As he is a former head of KOMINFO, Mr. Sasongko is a trustworthy and experience source of expertise on Indonesian Government IT practices and policies. He now serves an integral role in advising Government agencies through the ICT council.

“For this year, my key objective will be to interpret the role of ICT in government. The ICT council advises government on how to move forward in their ICT governance and development,” Mr. Sasongko told us, “For example, the Ministry of Finance is investing a lot of rupiah towards data centres. My advice to them was to look to those data centres which are not fully utilised. Buy the system software and put it there, put a higher level of security to protect the IT infrastructure.”

Through this advisor role, he has emphasised that it is vital for agencies to recognise the bigger picture when implementing ICT programmes.

“The challenges I face while making these recommendations include once a program is funded, it must have the right support and resources behind it,” stated Mr. Sasongko, “That is why the ICT council will report to the President so that he can influence Ministers in their IT strategy.”

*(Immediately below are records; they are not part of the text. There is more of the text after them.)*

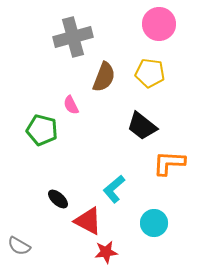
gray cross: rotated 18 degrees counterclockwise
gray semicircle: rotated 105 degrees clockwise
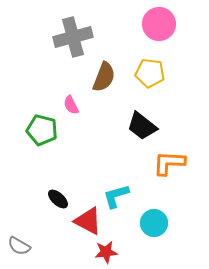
cyan L-shape: moved 2 px right, 7 px down; rotated 24 degrees clockwise
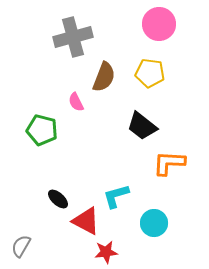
pink semicircle: moved 5 px right, 3 px up
red triangle: moved 2 px left
gray semicircle: moved 2 px right; rotated 90 degrees clockwise
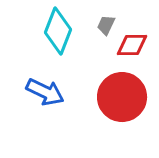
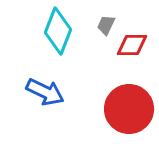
red circle: moved 7 px right, 12 px down
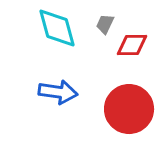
gray trapezoid: moved 1 px left, 1 px up
cyan diamond: moved 1 px left, 3 px up; rotated 36 degrees counterclockwise
blue arrow: moved 13 px right; rotated 18 degrees counterclockwise
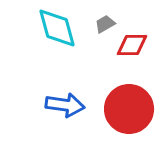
gray trapezoid: rotated 35 degrees clockwise
blue arrow: moved 7 px right, 13 px down
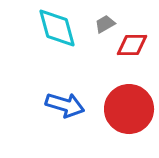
blue arrow: rotated 9 degrees clockwise
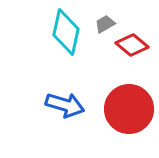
cyan diamond: moved 9 px right, 4 px down; rotated 27 degrees clockwise
red diamond: rotated 40 degrees clockwise
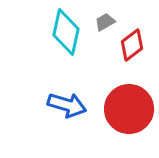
gray trapezoid: moved 2 px up
red diamond: rotated 76 degrees counterclockwise
blue arrow: moved 2 px right
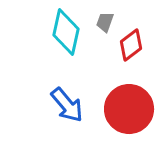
gray trapezoid: rotated 40 degrees counterclockwise
red diamond: moved 1 px left
blue arrow: rotated 33 degrees clockwise
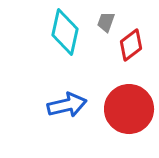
gray trapezoid: moved 1 px right
cyan diamond: moved 1 px left
blue arrow: rotated 63 degrees counterclockwise
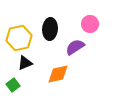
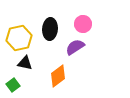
pink circle: moved 7 px left
black triangle: rotated 35 degrees clockwise
orange diamond: moved 2 px down; rotated 25 degrees counterclockwise
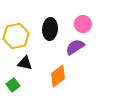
yellow hexagon: moved 3 px left, 2 px up
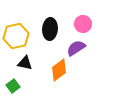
purple semicircle: moved 1 px right, 1 px down
orange diamond: moved 1 px right, 6 px up
green square: moved 1 px down
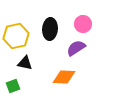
orange diamond: moved 5 px right, 7 px down; rotated 40 degrees clockwise
green square: rotated 16 degrees clockwise
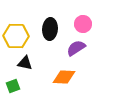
yellow hexagon: rotated 15 degrees clockwise
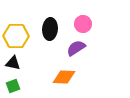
black triangle: moved 12 px left
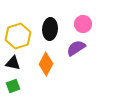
yellow hexagon: moved 2 px right; rotated 20 degrees counterclockwise
orange diamond: moved 18 px left, 13 px up; rotated 65 degrees counterclockwise
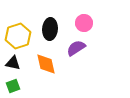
pink circle: moved 1 px right, 1 px up
orange diamond: rotated 40 degrees counterclockwise
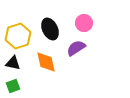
black ellipse: rotated 30 degrees counterclockwise
orange diamond: moved 2 px up
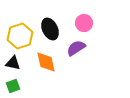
yellow hexagon: moved 2 px right
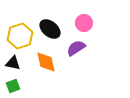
black ellipse: rotated 25 degrees counterclockwise
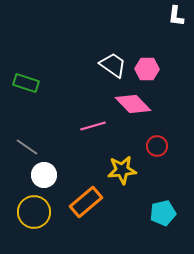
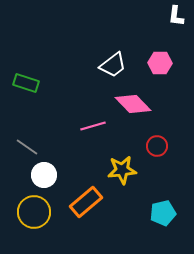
white trapezoid: rotated 108 degrees clockwise
pink hexagon: moved 13 px right, 6 px up
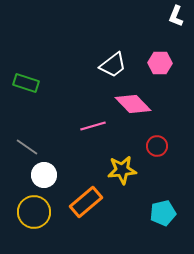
white L-shape: rotated 15 degrees clockwise
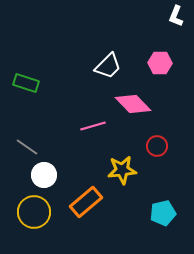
white trapezoid: moved 5 px left, 1 px down; rotated 8 degrees counterclockwise
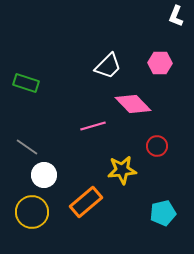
yellow circle: moved 2 px left
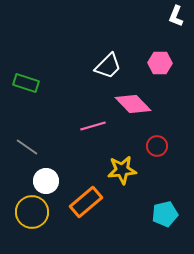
white circle: moved 2 px right, 6 px down
cyan pentagon: moved 2 px right, 1 px down
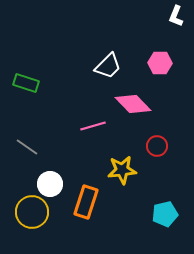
white circle: moved 4 px right, 3 px down
orange rectangle: rotated 32 degrees counterclockwise
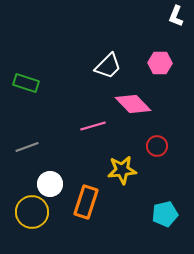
gray line: rotated 55 degrees counterclockwise
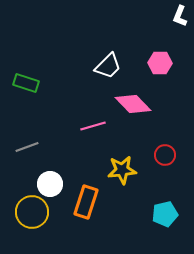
white L-shape: moved 4 px right
red circle: moved 8 px right, 9 px down
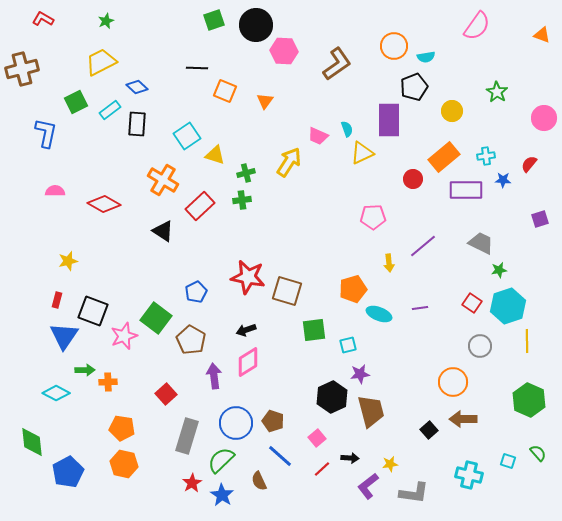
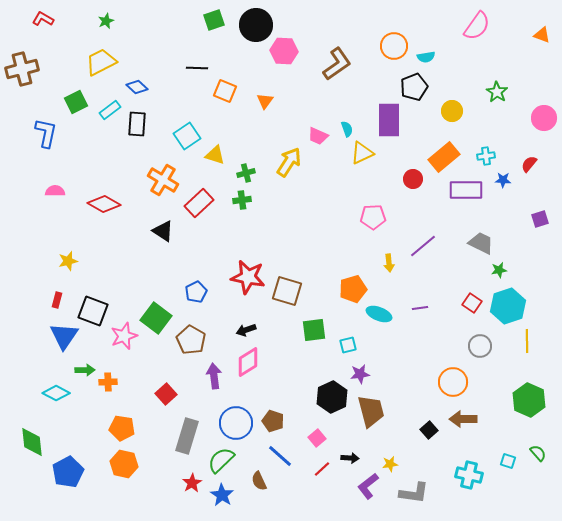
red rectangle at (200, 206): moved 1 px left, 3 px up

Mr. Sasongko had a few recommendations as to how the Indonesian Government to reshape itself in order to spur innovation and digital transformation. He told us that in embracing the age of digital transformation, each agency has their own part to play in servicing the public.

“If you look at the Indonesia political system, you see that KOMINFO overlooks after all of the ICT private sector. Yet, the agencies should all be responsible for their own business processes and services,” Mr. Sasongko emphasised, “For example, the Ministry of Trade will set up the e-trading portal and the Agency for National Archives should establish the online public archives.”

As Mr. Sasongko carries on his IT governance advisor role, he will be forward thinking and continue to use his research, past experience, and knowledge when predicting which path is the best way forward for Indonesia’s Government.